[The records]:

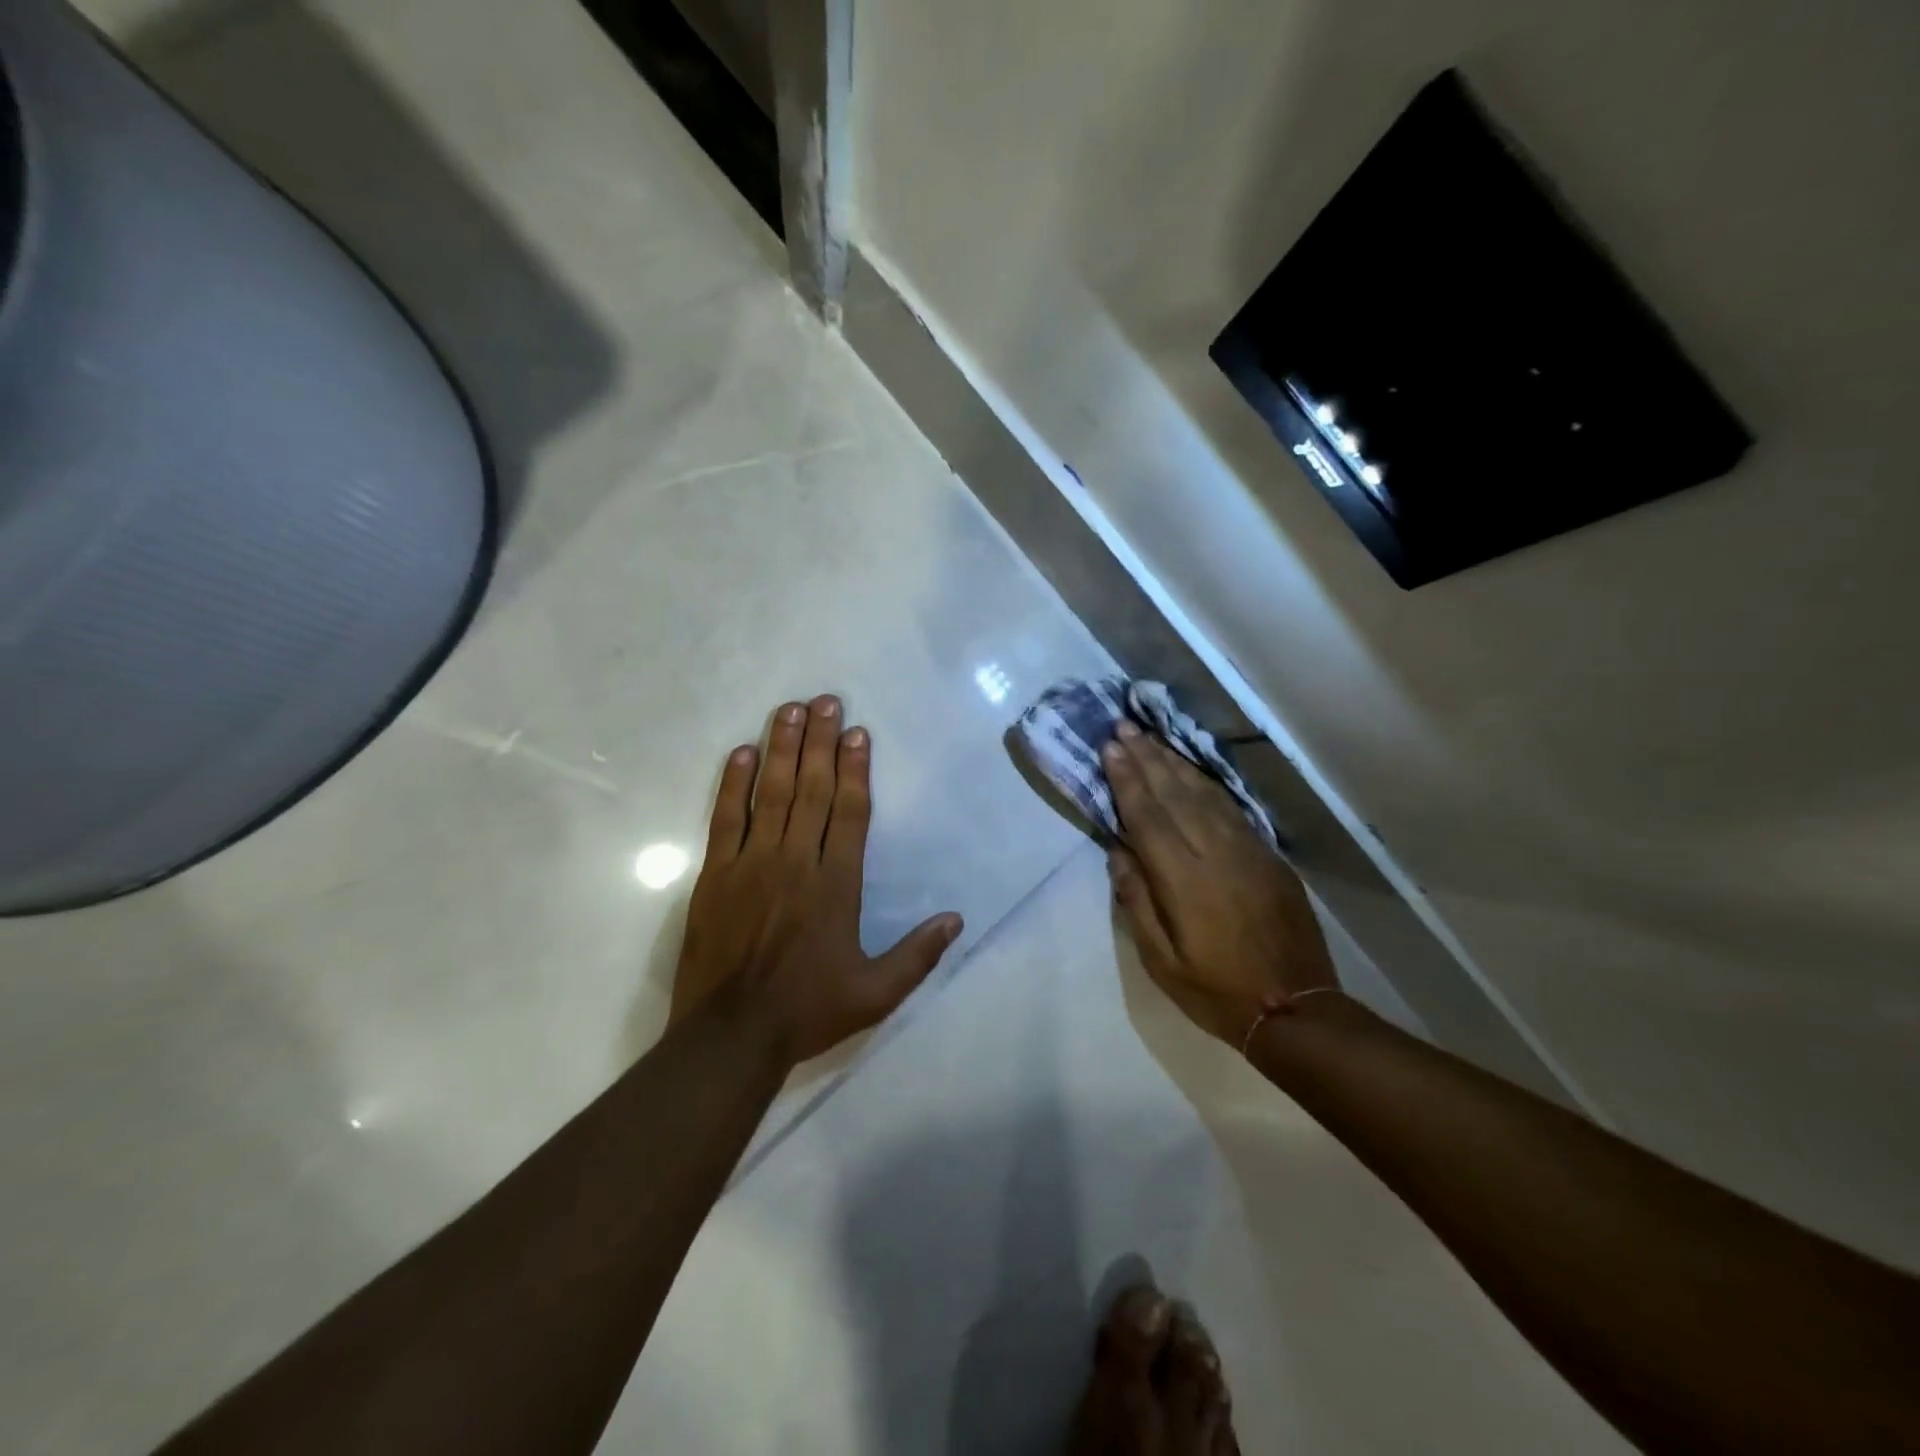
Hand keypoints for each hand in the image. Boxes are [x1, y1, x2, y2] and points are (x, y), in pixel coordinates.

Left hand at [670, 696, 963, 1066]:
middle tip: (826, 700)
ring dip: (782, 749)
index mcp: (836, 885)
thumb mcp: (876, 993)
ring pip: (771, 794)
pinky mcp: (715, 874)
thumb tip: (956, 918)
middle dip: (821, 742)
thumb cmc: (807, 1010)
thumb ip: (918, 955)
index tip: (858, 732)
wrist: (730, 1036)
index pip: (849, 812)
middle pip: (812, 789)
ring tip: (790, 710)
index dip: (856, 769)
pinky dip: (732, 784)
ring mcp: (751, 863)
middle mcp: (796, 862)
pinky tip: (741, 753)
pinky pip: (724, 818)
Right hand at [1104, 721, 1336, 1047]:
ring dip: (1175, 763)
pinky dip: (1208, 784)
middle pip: (1175, 795)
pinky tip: (1193, 772)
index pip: (1148, 817)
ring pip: (1205, 794)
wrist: (1296, 1008)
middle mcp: (1216, 854)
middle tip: (1124, 727)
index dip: (1127, 780)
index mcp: (1184, 880)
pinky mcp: (1269, 856)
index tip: (1110, 748)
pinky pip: (1232, 809)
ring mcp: (1248, 851)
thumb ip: (1137, 902)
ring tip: (1151, 739)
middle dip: (1147, 758)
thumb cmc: (1217, 990)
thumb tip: (1118, 852)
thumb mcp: (1162, 961)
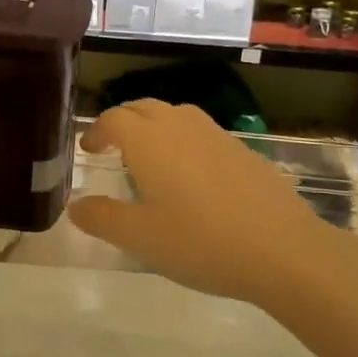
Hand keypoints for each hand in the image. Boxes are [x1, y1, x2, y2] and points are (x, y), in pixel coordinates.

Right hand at [68, 100, 342, 306]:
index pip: (114, 119)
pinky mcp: (242, 149)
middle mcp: (180, 127)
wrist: (282, 249)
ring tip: (151, 156)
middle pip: (144, 108)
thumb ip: (102, 218)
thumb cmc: (200, 242)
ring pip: (176, 115)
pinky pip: (202, 132)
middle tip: (113, 147)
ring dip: (155, 126)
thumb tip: (75, 206)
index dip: (97, 131)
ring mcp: (216, 135)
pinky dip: (184, 141)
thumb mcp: (140, 238)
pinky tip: (192, 176)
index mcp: (149, 141)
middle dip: (123, 122)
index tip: (89, 149)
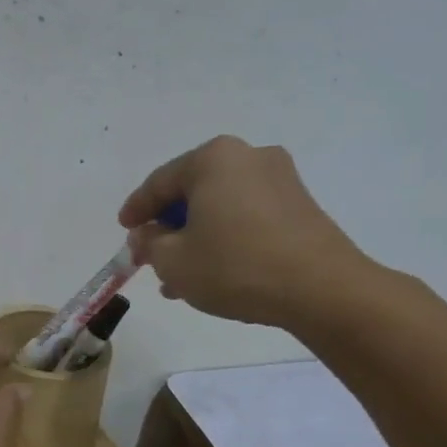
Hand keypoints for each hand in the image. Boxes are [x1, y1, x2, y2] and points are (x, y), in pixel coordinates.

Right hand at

[Aim of the exercise]: Each line from the one containing "middle tip: (113, 147)" through the last line of the data should be written out exactly. Skip the pictures, and add no other lines.

[Task solution]:
middle tip: (113, 147)
ring dip: (155, 126)
thumb tip: (75, 206)
index dip: (97, 131)
ring mcp: (216, 135)
pinky dip: (184, 141)
thumb mcp: (140, 238)
pinky tip: (192, 176)
index mcp: (149, 141)
middle dip: (123, 122)
index tip: (89, 149)
Hand keypoints for each hand in the image. Boxes are [x1, y1, x2, y2] and points are (x, y), in pixel coordinates.

Right hand at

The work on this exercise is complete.